Inspired, as it were, by the Kathakali play “The Flower of Good Fortune,” Mee re-constitutes his deconstructed jigsaw-plot pieces around the central story of a young bride and groom who become so distracted by the world around them they almost lose sight of one another. And who could blame them, given the exuberant chaos of Mimi Lien’s set — a flamboyant collage of the multi-ethnic shops, eateries and small businesses that have remade seedy old Queens Boulevard into a bustling foreign bazaar.
Vijay (Amir Arison in his latest manifestation as a young god) and his bride Shizuko (the equally enchanting Michi Barall) couldn’t be cuter as they dance at their wedding to the musical babble produced by their respective cultural heritages. The untranslated Japanese and Indian songs are incomprehensible, but the energy level is high and choreographer Peter Pucci smartly channels it into giddy wedding dances.
When the celebrations are over, Vijay leaves his bride alone at home so he can search for a gift worthy of her — the mythical “Flower of Heaven.” But once he starts making the rounds of Queens Boulevard, his neighbors draw him deeper into their own life-dramas, appealing to his affections and sense of responsibility for his multicultural neighborhood.

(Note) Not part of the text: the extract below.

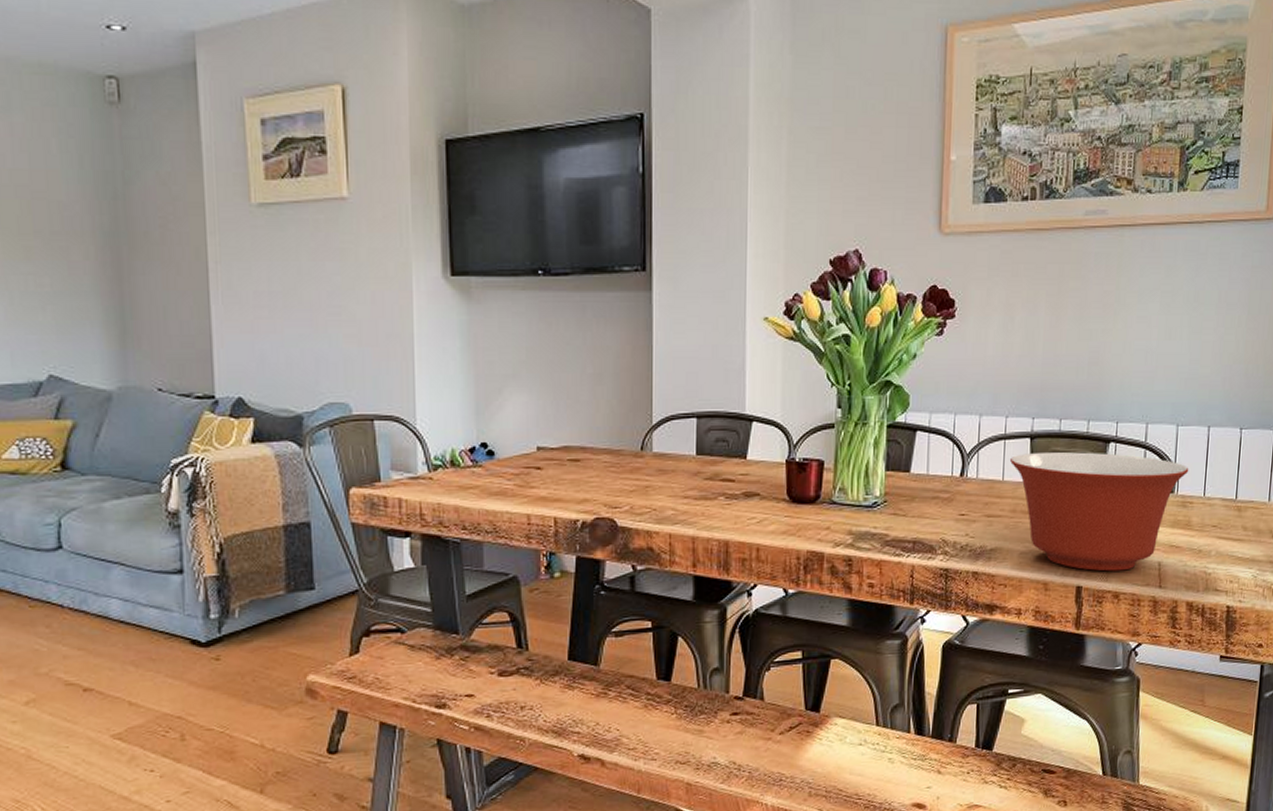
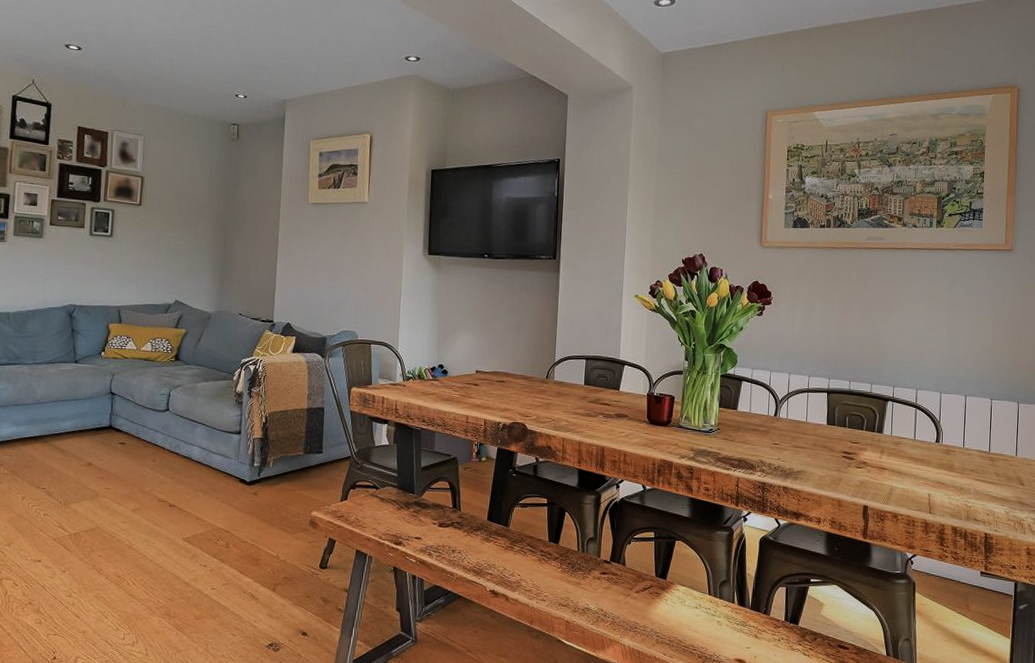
mixing bowl: present [1010,451,1189,572] -> none [812,404,951,498]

Innocent lad that he is, Vijay is a sucker for a good pitch. His friend Abdi (Arian Moayed) first enlists him as a mourner at his mother’s funeral and then hustles him into an Irish bar where he runs into an old girlfriend. Before he knows it, the wandering hero has bounced from a Russian bathhouse (the setting for an imaginative piece of choreography) to a neonatal ward to a nightclub to jail. Somehow, Vijay just misses running into Shizuko, lured out of the house and into the hot spots of Queens by her good-time girlfriends.
There’s a story to be told at each stop along the way, and admirers of the scribe’s cut-and-paste craftsmanship will no doubt find satisfaction in tracing each tale’s literary origins. (Homer and Ono No Komachi are among the many cited.) The average audience member, however, will find the scenes wildly inconsistent in quality, pertinence and performance, in need of sharper editing and tighter staging to keep them in their place.
But the wobbly focus might be an inevitable by-product of the piece’s muddled message. On the one hand, Vijay is cautioned not to let marital love cut him off from his United Nations neighborhood. “You don’t seem to recognize the responsibilities of family and community,” he is chided. On the other hand, the moral of the fable is to teach the young groom to resist worldly distractions from his first responsibility — to his wife.
So go figure — or, better yet, don’t even try.